Ей предстояло придумать правдоподобное объяснение для мужа. К счастью, его не оказалось дома. Она оставила записку.
«Егорушка, вернусь поздно, надеюсь, тебя покормили. Если нет, найди что-нибудь в холодильнике.
Л.».
Скупая дань семейному этикету. Они давно не отчитывались друг перед другом, кто, как и с кем проводит время, — современный, деловой, взаимовыгодный брачный союз. Единственная условность, которую свято соблюдали, — предупреждать заранее, если у кого-то возникала необходимость переночевать на стороне. Тем более что далеко не всегда, даже крайне редко это было связано с амурными делами. К примеру, Егор Антонович частенько проводил по нескольку дней подряд в загородном особняке, где ему прислуживала престарелая Анна Тихоновна, дальняя родственница, которую специально выписали из деревни под Псковом, теперь она жила у них постоянно.
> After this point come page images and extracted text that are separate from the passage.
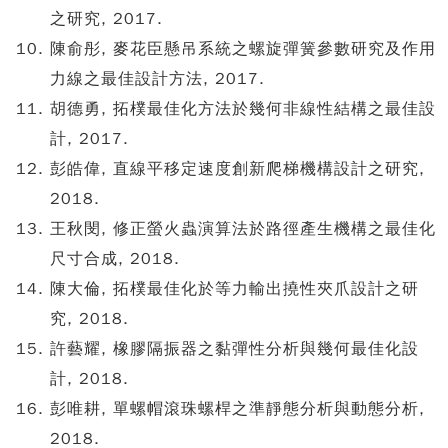
之研究, 2017.
陳俞彤, 麥花臣懸吊系統之螺旋彈簧參數研究及作用
力線之最佳設計方法, 2017.
胡德勇, 拓樸最佳化方法於幾何非線性結構之最佳設
計, 2017.
彭皓偉, 直線平移定速度創新爬梯機構設計之研究,
2018.
王秋閔, 修正螢火蟲演算法於路徑產生機構之最佳化
尺寸合成, 2018.
陳大倫, 拓樸最佳化於等力輸出撓性夾爪設計之研
究, 2018.
許藝耀, 橡膠隔振器之黏彈性分析與幾何最佳化設
計, 2018.
彭唯耕, 單螺帽滾珠螺桿之準靜態分析與動態分析,
2018.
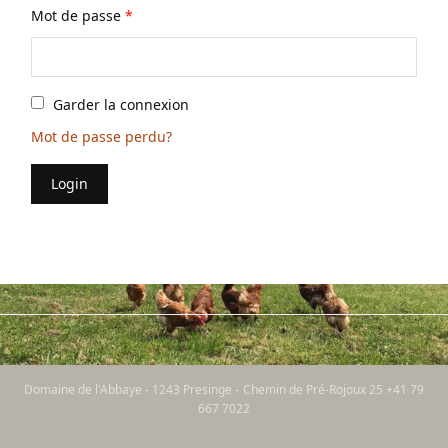
Mot de passe
*
Garder la connexion
Mot de passe perdu?
Login
Domaine de l'Abbaye - 1243 Presinge - Chemin de Pré-Rojoux 25 +41 79
667 7022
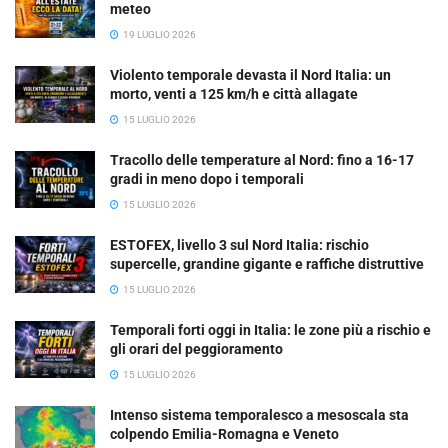
meteo
19 LUGLIO 2026
Violento temporale devasta il Nord Italia: un
morto, venti a 125 km/h e città allagate
15 LUGLIO 2026
Tracollo delle temperature al Nord: fino a 16-17
gradi in meno dopo i temporali
15 LUGLIO 2026
ESTOFEX, livello 3 sul Nord Italia: rischio
supercelle, grandine gigante e raffiche distruttive
15 LUGLIO 2026
Temporali forti oggi in Italia: le zone più a rischio e
gli orari del peggioramento
15 LUGLIO 2026
Intenso sistema temporalesco a mesoscala sta
colpendo Emilia-Romagna e Veneto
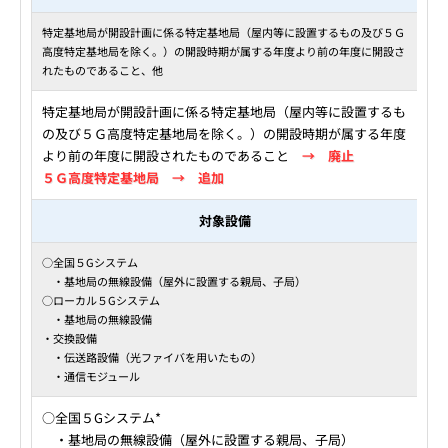
特定基地局が開設計画に係る特定基地局（屋内等に設置するもの及び５Ｇ
高度特定基地局を除く。）の開設時期が属する年度より前の年度に開設さ
れたものであること、他
特定基地局が開設計画に係る特定基地局（屋内等に設置するも
の及び５Ｇ高度特定基地局を除く。）の開設時期が属する年度
より前の年度に開設されたものであること
→ 廃止
５Ｇ高度特定基地局 → 追加
対象設備
○全国５Gシステム
・基地局の無線設備（屋外に設置する親局、子局）
○ローカル５Gシステム
・基地局の無線設備
・交換設備
・伝送路設備（光ファイバを用いたもの）
・通信モジュール
○全国５Gシステム*
・基地局の無線設備（屋外に設置する親局、子局）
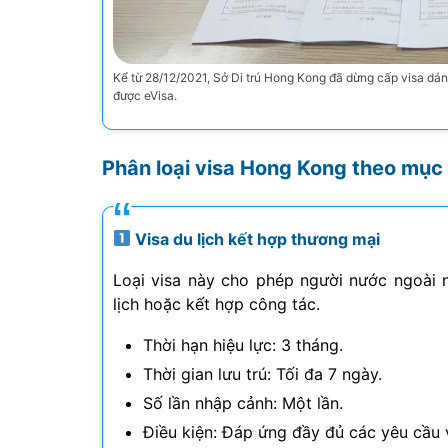
Kể từ 28/12/2021, Sở Di trú Hong Kong đã dừng cấp visa dán
được eVisa.
Phân loại visa Hong Kong theo mục
Visa du lịch kết hợp thương mại
Loại visa này cho phép người nước ngoài
lịch hoặc kết hợp công tác.
Thời hạn hiệu lực: 3 tháng.
Thời gian lưu trú: Tối đa 7 ngày.
Số lần nhập cảnh: Một lần.
Điều kiện: Đáp ứng đầy đủ các yêu cầu v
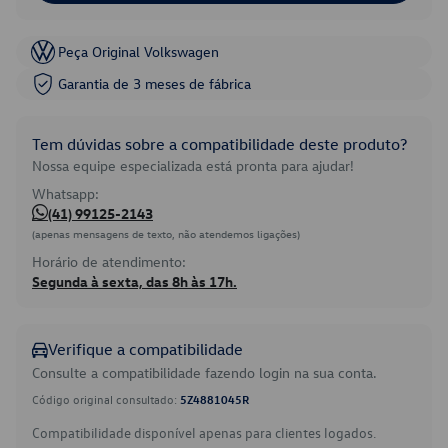
Peça Original Volkswagen
Garantia de 3 meses de fábrica
Tem dúvidas sobre a compatibilidade deste produto?
Nossa equipe especializada está pronta para ajudar!
Whatsapp:
(41) 99125-2143
(apenas mensagens de texto, não atendemos ligações)
Horário de atendimento:
Segunda à sexta, das 8h às 17h.
Verifique a compatibilidade
Consulte a compatibilidade fazendo login na sua conta.
Código original consultado:
5Z4881045R
Compatibilidade disponível apenas para clientes logados.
Когда долго не виделись, оба начинали скучать и после разлуки встречались нежно, как влюбленные, но под этим не было искреннего чувства. Что-то вроде родственного обнюхивания. А вот когда в последний раз занимались любовью, она и не помнила. Кажется, в позапрошлом году на ее именины. Егор Антонович, как обычно, забыл про них, не купил подарок, чувствовал себя виноватым, и вдобавок изрядно выпили. После чего супруг решил доказать свою преданность самым надежным способом, но лучше бы этого не делал. Воспоминание об этом натужном, торопливом соитии осталось слякотное, во всяком случае у Елены Павловны. Хотя морально она зауважала мужа за геройскую попытку.
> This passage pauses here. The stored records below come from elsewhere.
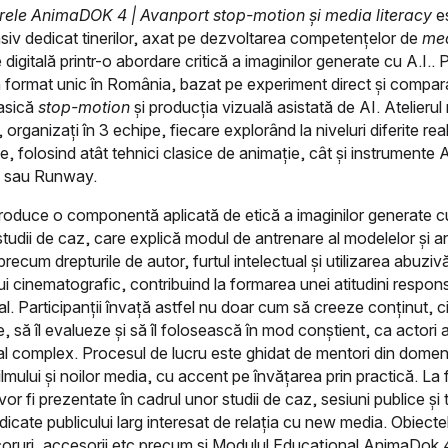
ele AnimaDOK 4 | Avanport stop-motion și media literacy
e
ensiv dedicat tinerilor, axat pe dezvoltarea competențelor de
med
 digitală printr-o abordare critică a imaginilor generate cu A.I.. 
format unic în România, bazat pe experiment direct și compara
lasică
stop-motion
și producția vizuală asistată de AI. Atelierul
, organizați în 3 echipe, fiecare explorând la niveluri diferite re
e, folosind atât tehnici clasice de animație, cât și instrumente
 sau Runway.
ntroduce o componentă aplicată de etică a imaginilor generate c
tudii de caz, care explică modul de antrenare al modelelor și a
precum drepturile de autor, furtul intelectual și utilizarea abuziv
ui cinematografic, contribuind la formarea unei atitudini respons
al. Participanții învață astfel nu doar cum să creeze conținut, ci
, să îl evalueze și să îl folosească în mod conștient, ca actori a
tal complex. Procesul de lucru este ghidat de mentori din domen
ilmului și noilor media, cu accent pe învățarea prin practică. La f
vor fi prezentate în cadrul unor studii de caz, sesiuni publice și t
dicate publicului larg interesat de relația cu new media. Obiectel
coruri, accesorii etc precum și Modulul Educațional AnimaDok 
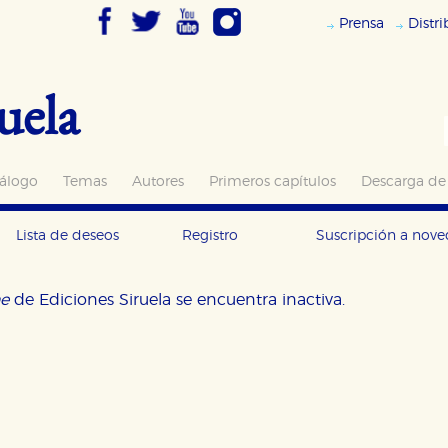
Prensa
Distr
uela
álogo
Temas
Autores
Primeros capítulos
Descarga de
Lista de deseos
Registro
Suscripción a nov
ne
de Ediciones Siruela se encuentra inactiva.
OKIES
HABILITAR T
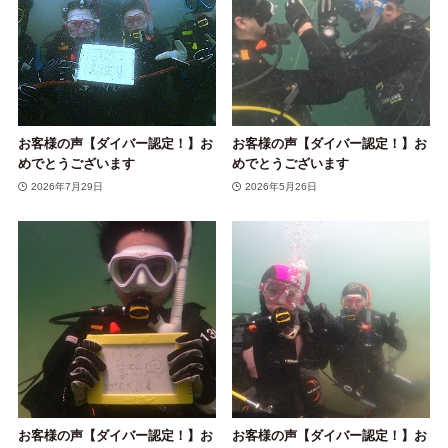
お客様の声【ダイバー認定！】お
お客様の声【ダイバー認定！】お
めでとうございます
めでとうございます
2026年7月29日
2026年5月26日
お客様の声【ダイバー認定！】お
お客様の声【ダイバー認定！】お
В начале десятого подъехала к Пушкинской площади со стороны Белорусского вокзала, припарковала машину возле магазина «Наташа», наплевав на знак, запрещающий парковку: ее роскошный «кадиллак» выше подобных условностей. Никиту увидела через улицу, он прохаживался по тротуару — в короткой дубленке, с непокрытой головой. Даже издали было заметно, что он чужой в этом городе, а возможно, и в этом мире. У нее еще было время повернуться, сесть в машину и уехать, но она им не воспользовалась. Спустилась в подземный переход, еще раз придирчиво оглядела себя в одной из зеркальных витрин. Конечно, ей мало кто давал сорок четыре года, но и юной девочкой она, увы, не выглядела. А так — все в порядке, стройная, поджарая, прекрасно упакованная дама с густой копной волос, живописно выбивающихся из-под модной шерстяной шапочки обновы. Приближаясь к нему, она с каждым шагом ощущала все больше странный упадок сил, словно шла к обрыву.
— Эй, — окликнула сзади. — Я уже здесь, дорогой.
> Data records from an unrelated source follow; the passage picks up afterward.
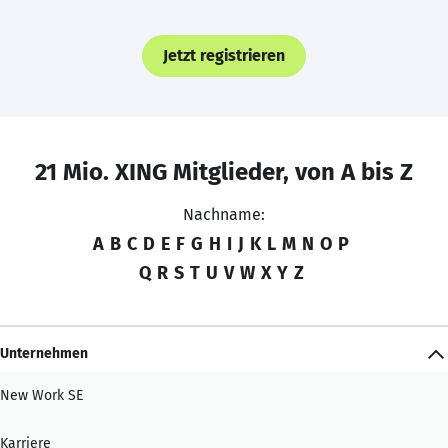
Jetzt registrieren
21 Mio. XING Mitglieder, von A bis Z
Nachname:
A
B
C
D
E
F
G
H
I
J
K
L
M
N
O
P
Q
R
S
T
U
V
W
X
Y
Z
Unternehmen
New Work SE
Karriere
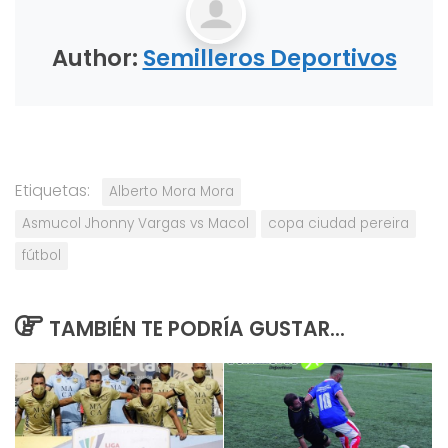
Author:
Semilleros Deportivos
Etiquetas:
Alberto Mora Mora
Asmucol Jhonny Vargas vs Macol
copa ciudad pereira
fútbol
TAMBIÉN TE PODRÍA GUSTAR...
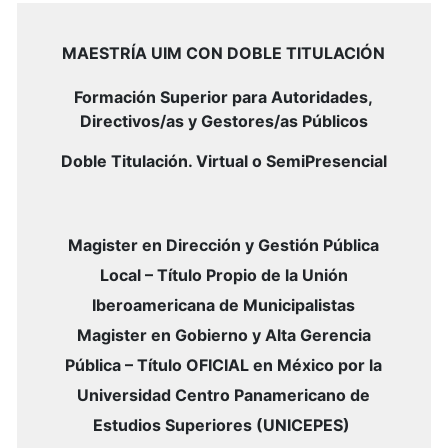
MAESTRÍA UIM CON DOBLE TITULACIÓN
Formación Superior para Autoridades,
Directivos/as y Gestores/as Públicos
Doble Titulación. Virtual o SemiPresencial
Magister en Dirección y Gestión Pública
Local – Título Propio de la Unión
Iberoamericana de Municipalistas
Magister en Gobierno y Alta Gerencia
Pública – Título OFICIAL en México por la
Universidad Centro Panamericano de
Estudios Superiores (UNICEPES)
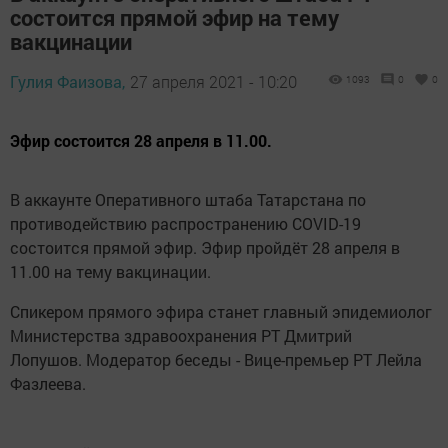
состоится прямой эфир на тему
вакцинации
Гулия Фаизова,
27 апреля 2021 - 10:20
1093
0
0
Эфир состоится 28 апреля в 11.00.
В аккаунте Оперативного штаба Татарстана по
противодействию распространению COVID-19
состоится прямой эфир. Эфир пройдёт 28 апреля в
11.00 на тему вакцинации.
Спикером прямого эфира станет главный эпидемиолог
Министерства здравоохранения РТ Дмитрий
Лопушов. Модератор беседы - Вице-премьер РТ Лейла
Фазлеева.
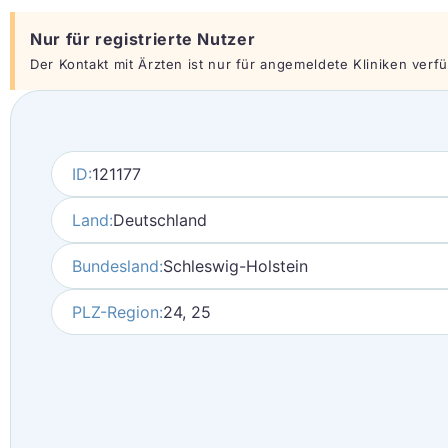
Nur für registrierte Nutzer
Der Kontakt mit Ärzten ist nur für angemeldete Kliniken verfüg
ID:
121177
Land:
Deutschland
Bundesland:
Schleswig-Holstein
PLZ-Region:
24, 25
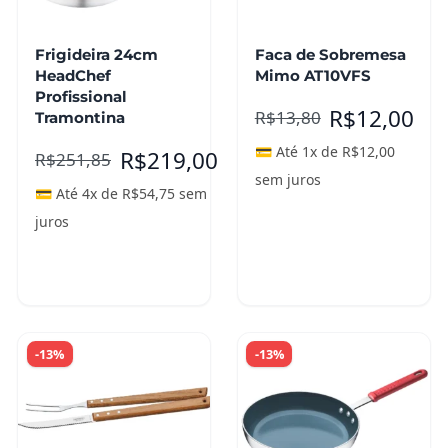
Frigideira 24cm
Faca de Sobremesa
HeadChef
Mimo AT10VFS
Profissional
R$
12,00
R$
13,80
Tramontina
💳 Até 1x de
R$
12,00
R$
219,00
R$
251,85
sem juros
💳 Até 4x de
R$
54,75
sem
juros
Adicionar ao
Adicionar ao
carrinho
carrinho
-13%
-13%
Он резко обернулся, шагнул к ней, обнял и крепко поцеловал в губы:
— Здравствуй, душа моя!
— Здравствуй, здравствуй… Отпусти, ты что… У меня всего полтора часа, — бормотала Елена Павловна, совершенно не понимая, что говорит.
…Поздним вечером лежали на кровати в номере гостиницы «Спорт», что на Ленинском проспекте. Никита глядел в потолок не моргая, Елена Павловна блаженно потягивалась, сбросив с плеч груз сомнений. Номер одноместный, маленький. На столе недопитая бутылка красного вина, конфеты, апельсины. Уютно мерцает голубой торшер. Очень медленно она приходила в себя.